Peut être a-t-on à faire à un loup blond, pétillante bestiole venant de Louvain, en Belgique et non pas à un loup des Abruzzes qui serait venu d’Italie. A moins qu’il ne vienne d’Afrique tel un zouloup, ou alors d’Espagne comme le chien andalou. Dans les bistrots, bars et cafés lozériens, chacun y va de son analyse et de sa prédiction, et les enjeux vont bon train sur le retour des canidés. Jusqu’au fond des campagnes, les loups sont entrés en pari. Et, à l’heure dite entre chien et loups, on rentre chez soi en louvoyant avec de furtifs regards sur ses arrières, d’autant que la météo prévoit un net rafraichissement et l’arrivée pour les jours prochains d’un froid de loup.
Les chercheurs de vesse-de-loup ou ramasseurs de gueule-de-loup risquent de se faire rare à la saison venue.

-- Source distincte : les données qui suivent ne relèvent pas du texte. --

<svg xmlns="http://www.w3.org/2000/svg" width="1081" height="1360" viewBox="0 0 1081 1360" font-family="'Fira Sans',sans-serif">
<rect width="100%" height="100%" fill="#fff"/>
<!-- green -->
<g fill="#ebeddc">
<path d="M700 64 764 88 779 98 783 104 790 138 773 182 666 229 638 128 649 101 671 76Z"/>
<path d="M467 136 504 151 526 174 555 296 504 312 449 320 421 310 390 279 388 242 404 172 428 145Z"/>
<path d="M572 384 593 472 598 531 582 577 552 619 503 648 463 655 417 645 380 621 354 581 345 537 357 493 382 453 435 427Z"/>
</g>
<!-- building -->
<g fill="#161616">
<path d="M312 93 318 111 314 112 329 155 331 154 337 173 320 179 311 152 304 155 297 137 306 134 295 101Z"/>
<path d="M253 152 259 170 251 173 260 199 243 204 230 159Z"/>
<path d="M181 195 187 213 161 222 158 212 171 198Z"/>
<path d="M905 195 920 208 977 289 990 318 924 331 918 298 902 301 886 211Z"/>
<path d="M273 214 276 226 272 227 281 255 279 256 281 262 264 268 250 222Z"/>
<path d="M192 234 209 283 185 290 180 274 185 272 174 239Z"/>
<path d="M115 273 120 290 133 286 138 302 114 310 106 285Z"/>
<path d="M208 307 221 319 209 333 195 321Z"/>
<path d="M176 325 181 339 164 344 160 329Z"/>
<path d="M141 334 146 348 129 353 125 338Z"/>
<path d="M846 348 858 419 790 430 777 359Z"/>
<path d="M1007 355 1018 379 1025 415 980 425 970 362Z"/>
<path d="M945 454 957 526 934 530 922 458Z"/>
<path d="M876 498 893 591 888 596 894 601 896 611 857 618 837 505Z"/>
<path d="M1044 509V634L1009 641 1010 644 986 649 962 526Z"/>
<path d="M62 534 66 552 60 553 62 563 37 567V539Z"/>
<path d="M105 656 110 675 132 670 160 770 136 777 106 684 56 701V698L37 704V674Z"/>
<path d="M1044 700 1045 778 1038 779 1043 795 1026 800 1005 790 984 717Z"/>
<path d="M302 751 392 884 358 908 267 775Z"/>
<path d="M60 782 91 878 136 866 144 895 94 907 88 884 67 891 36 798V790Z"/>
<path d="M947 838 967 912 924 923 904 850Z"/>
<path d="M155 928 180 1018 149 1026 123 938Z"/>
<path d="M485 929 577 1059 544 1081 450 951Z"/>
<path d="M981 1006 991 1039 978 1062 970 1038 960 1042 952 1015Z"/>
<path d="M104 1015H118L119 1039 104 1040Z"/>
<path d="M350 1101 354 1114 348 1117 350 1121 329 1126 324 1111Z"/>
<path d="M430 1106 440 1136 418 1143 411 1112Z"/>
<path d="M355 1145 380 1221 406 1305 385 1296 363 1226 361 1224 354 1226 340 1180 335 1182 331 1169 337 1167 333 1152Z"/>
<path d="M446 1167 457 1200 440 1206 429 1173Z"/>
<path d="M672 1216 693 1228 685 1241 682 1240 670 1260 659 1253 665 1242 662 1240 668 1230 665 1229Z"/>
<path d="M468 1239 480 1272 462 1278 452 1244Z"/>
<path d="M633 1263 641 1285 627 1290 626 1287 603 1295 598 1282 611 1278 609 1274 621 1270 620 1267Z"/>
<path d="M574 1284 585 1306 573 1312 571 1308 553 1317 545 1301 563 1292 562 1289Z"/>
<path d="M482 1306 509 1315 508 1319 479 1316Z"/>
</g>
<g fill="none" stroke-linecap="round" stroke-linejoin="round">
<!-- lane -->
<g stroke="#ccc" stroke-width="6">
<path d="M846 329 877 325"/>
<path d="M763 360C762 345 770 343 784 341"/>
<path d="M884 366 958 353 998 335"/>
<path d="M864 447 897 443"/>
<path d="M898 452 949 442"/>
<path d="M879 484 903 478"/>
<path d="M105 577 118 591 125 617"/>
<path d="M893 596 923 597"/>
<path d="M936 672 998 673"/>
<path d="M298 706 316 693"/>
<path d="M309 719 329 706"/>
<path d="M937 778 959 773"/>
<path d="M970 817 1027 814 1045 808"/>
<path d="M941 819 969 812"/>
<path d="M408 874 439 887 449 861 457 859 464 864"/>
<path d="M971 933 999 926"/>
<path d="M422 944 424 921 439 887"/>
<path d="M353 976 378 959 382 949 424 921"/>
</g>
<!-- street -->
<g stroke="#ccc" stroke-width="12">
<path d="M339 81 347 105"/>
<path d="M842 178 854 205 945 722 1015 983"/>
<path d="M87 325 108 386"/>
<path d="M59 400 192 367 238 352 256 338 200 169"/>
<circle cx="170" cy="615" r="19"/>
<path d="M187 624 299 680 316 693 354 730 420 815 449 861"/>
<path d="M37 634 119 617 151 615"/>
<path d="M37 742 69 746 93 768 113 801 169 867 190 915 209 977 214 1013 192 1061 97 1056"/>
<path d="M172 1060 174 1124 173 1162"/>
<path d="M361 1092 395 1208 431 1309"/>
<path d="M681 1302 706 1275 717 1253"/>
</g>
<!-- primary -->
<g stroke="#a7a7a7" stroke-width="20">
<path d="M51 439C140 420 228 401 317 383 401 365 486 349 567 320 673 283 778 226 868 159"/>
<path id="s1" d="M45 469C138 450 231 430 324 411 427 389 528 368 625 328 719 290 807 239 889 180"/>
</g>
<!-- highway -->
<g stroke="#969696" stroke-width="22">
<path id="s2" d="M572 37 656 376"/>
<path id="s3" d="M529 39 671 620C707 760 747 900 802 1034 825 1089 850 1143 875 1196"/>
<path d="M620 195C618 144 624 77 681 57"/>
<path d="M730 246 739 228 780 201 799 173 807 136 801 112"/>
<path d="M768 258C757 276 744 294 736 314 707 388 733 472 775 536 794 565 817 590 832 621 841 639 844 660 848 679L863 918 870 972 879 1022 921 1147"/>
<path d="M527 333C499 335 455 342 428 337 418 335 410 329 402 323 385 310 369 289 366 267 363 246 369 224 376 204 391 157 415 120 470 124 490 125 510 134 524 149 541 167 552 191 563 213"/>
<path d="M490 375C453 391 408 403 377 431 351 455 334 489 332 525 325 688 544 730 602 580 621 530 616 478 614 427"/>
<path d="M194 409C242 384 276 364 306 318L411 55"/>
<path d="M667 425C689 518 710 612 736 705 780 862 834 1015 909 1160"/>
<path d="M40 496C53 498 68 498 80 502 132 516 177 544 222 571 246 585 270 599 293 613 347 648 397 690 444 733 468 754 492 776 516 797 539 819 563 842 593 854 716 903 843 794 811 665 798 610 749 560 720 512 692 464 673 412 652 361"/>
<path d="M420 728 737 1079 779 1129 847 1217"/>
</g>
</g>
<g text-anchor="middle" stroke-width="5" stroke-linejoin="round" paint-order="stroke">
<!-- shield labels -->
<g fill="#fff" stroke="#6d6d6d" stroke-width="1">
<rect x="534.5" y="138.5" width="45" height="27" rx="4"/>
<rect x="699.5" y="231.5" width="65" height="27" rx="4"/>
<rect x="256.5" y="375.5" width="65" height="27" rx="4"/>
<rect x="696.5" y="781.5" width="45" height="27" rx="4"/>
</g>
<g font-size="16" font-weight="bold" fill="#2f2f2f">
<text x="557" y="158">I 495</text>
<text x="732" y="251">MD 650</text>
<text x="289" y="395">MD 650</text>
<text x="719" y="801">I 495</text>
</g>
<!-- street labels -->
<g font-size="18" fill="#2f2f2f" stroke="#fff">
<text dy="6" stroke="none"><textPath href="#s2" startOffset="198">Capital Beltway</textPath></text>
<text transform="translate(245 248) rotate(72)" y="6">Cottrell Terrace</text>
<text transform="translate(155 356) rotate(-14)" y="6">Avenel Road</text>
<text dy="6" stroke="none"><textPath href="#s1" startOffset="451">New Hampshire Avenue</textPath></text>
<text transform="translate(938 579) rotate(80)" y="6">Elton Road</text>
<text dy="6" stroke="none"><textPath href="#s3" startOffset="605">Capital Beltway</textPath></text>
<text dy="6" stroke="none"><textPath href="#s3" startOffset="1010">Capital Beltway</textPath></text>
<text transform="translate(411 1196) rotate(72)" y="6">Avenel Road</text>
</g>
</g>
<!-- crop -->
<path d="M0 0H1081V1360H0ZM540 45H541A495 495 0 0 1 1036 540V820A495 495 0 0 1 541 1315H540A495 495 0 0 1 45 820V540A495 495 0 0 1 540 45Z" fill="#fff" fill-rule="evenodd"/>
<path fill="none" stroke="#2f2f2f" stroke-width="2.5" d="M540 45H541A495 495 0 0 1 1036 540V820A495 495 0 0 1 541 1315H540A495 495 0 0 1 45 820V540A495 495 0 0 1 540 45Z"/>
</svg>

Quelles vont être les réactions des lozériens face à ce retour ? L’ambiance n’est pas vraiment à danser avec les loups. Des loustics, agités de la gâchette, doivent déjà être en train de graisser leurs armes, et des jeunes loups ambitieux rêvent de trophées canins à accrocher au dessus de la cheminée. Pour les bergers, vachers et pasteurs, l’oukase est prononcé depuis longtemps. En terre catholique, cette actualité sympathique va peut être faire de la publicité aux scouts qui recrutent les enfants de 8 à 11 ans pour les Louveteaux. Cependant, depuis des mois que le retour du loup en Pays Gabale est avéré, on doit plus craindre le retour des vieilles peurs ancestrales et des angoisses irraisonnées, tant l’homme est conditionné depuis longtemps, et à partir de l’enfance, par une image négative du loup. Pourtant, contrairement à la citation, c’est l’homme qui est un homme pour le loup. Cette mauvaise réputation du loup n’est pas méritée. Le grand Hergé lui-même avait d’abord pensé gratifier son héros d’un chien plus grand, issu d’un croisement entre un berger belge et un loup, ce qui aurait donné Les aventures de Tintin et Mi-loup. Finalement, il a choisi un fox-terrier pour son caractère plus espiègle. Souhaitons que notre animal soit un vieux loup de mer et que son expérience lui permette de se protéger et de survivre. Souhaitons aussi qu’il puisse user de toute sa ruse, comme se masquer d’un loup sur le museau, ou, encore plus fort, se déguiser en homme-garou et faire croire au grand retour de Bête du Gévaudan. Il peut aussi se faire passer pour un saint à qui on adresserait des loups-anges, ou au contraire pour un voyou et trainer avec des loubards, voire des marlous et des filous.
Quant à toi, aimable lecteur de ce blog du Pays Gabale, si en parcourant son territoire tu viens à rencontrer un loup, prends ce loup pour frère car il connaît l’ordre des forêts (2).